Not being able to remember 13 vs remembering 8 isn't really a good reason for planetary status.

The fact Pluto's orbit is
1) really elliptical, (part of which is actually INSIDE Neptune's orbit)
2) inclined quite a lot

Is also not a good reason to not include Pluto. What if we found a 2x Earth sized, Earth like planet that had a similar orbit. Would that be classed as a planet or dwarf planet?

3277253 At risk of sounding like a know-it-all, the orbit doesn't matter. The criteria asks whether or not there's any crap (asteroids, comets, et cetera) occupying roughly the same orbital path. For example, Mercury has a similar level of eccentricity in its orbit (~0.21 to Pluto's ~0.25). But it still counts as a planet because it's not part of a belt of material.
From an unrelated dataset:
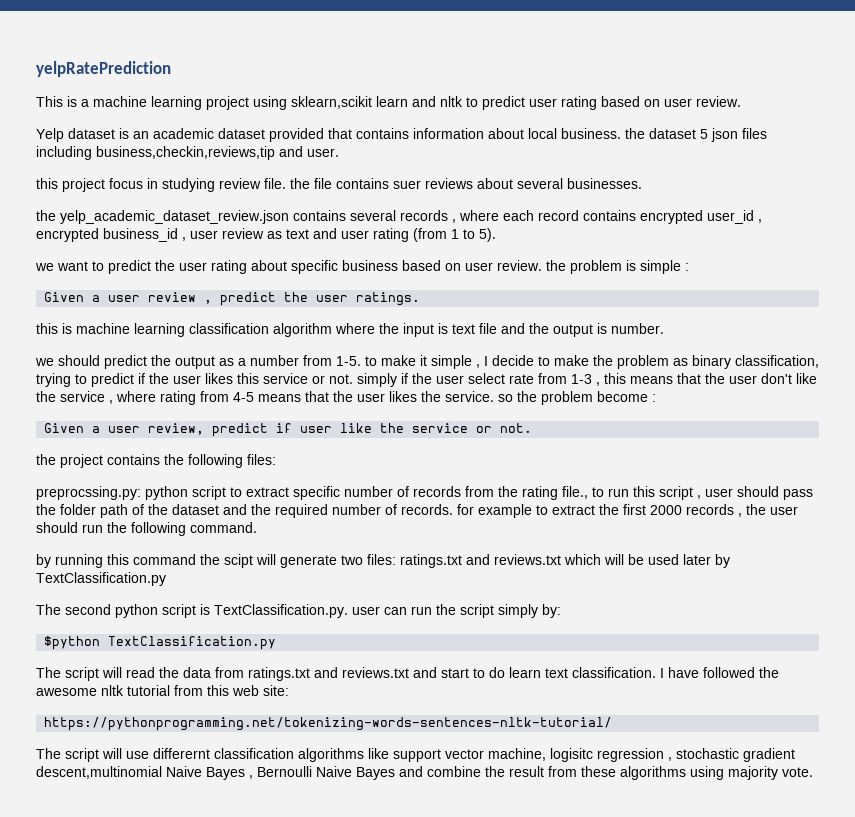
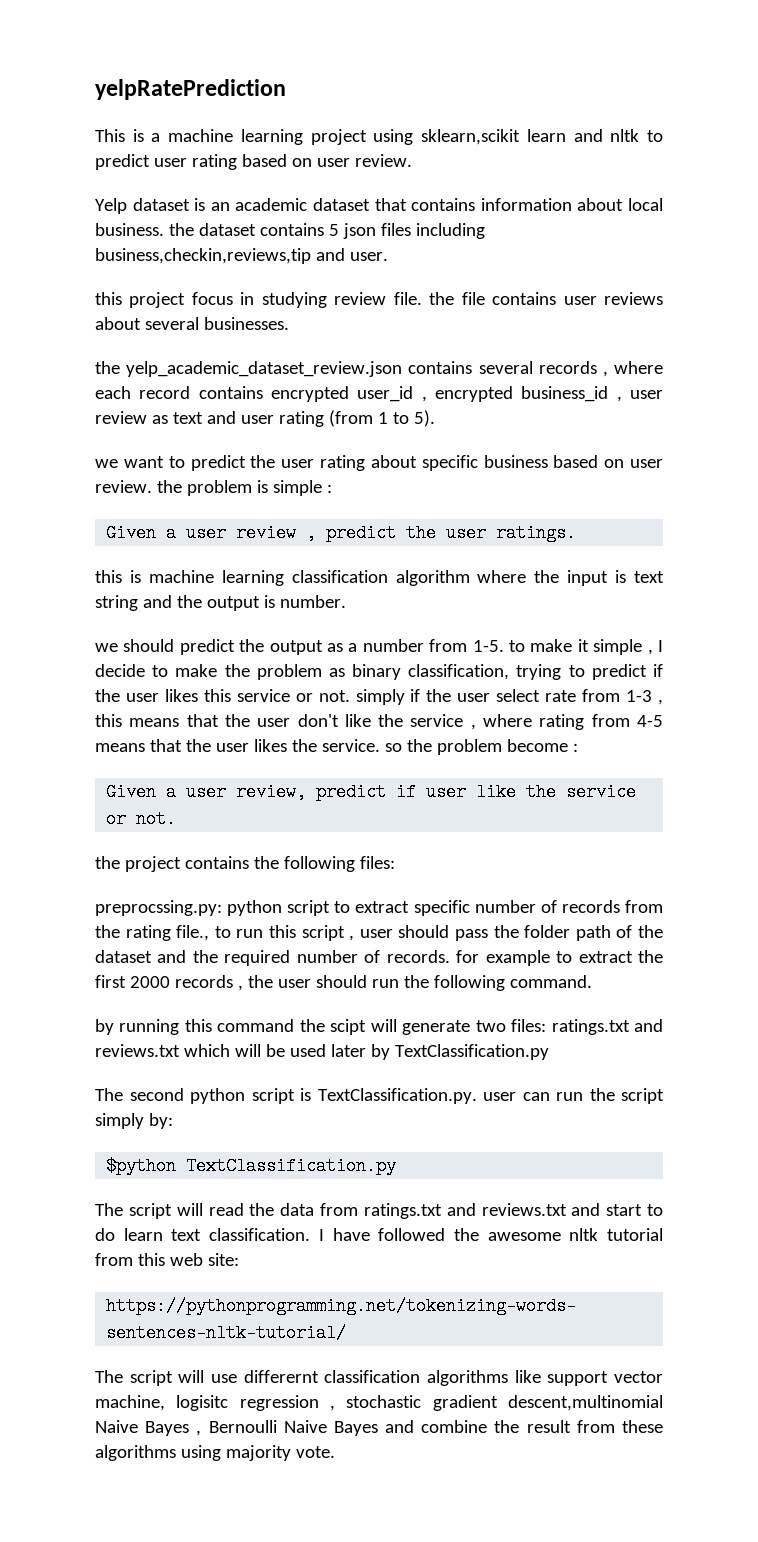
[269,128,324,142] provided -> (370, 204) none
(696, 133) none -> [259,223,324,236] contains
[393,180,421,189] suer -> [563,296,597,305] user
[479,323,497,334] file -> [95,595,138,611] string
If said super-Earth was in our solar system and had not "cleared the neighbourhood," it would be classified as a dwarf planet regardless of its size, orbit, inclination, et cetera. That said, it'd probably have a deep enough gravity well to clear its orbit anyway (unless it was still in the middle of accreting, it which case it'd probably be called a protoplanet).

Finally, someone with sense. Also, I hate it when people think demoting Pluto to a dwarf-planet somehow makes it any less interesting. Spoiler alert; it doesn't. Pluto is the same amount as interesting as it was as when it was a 'true' planet.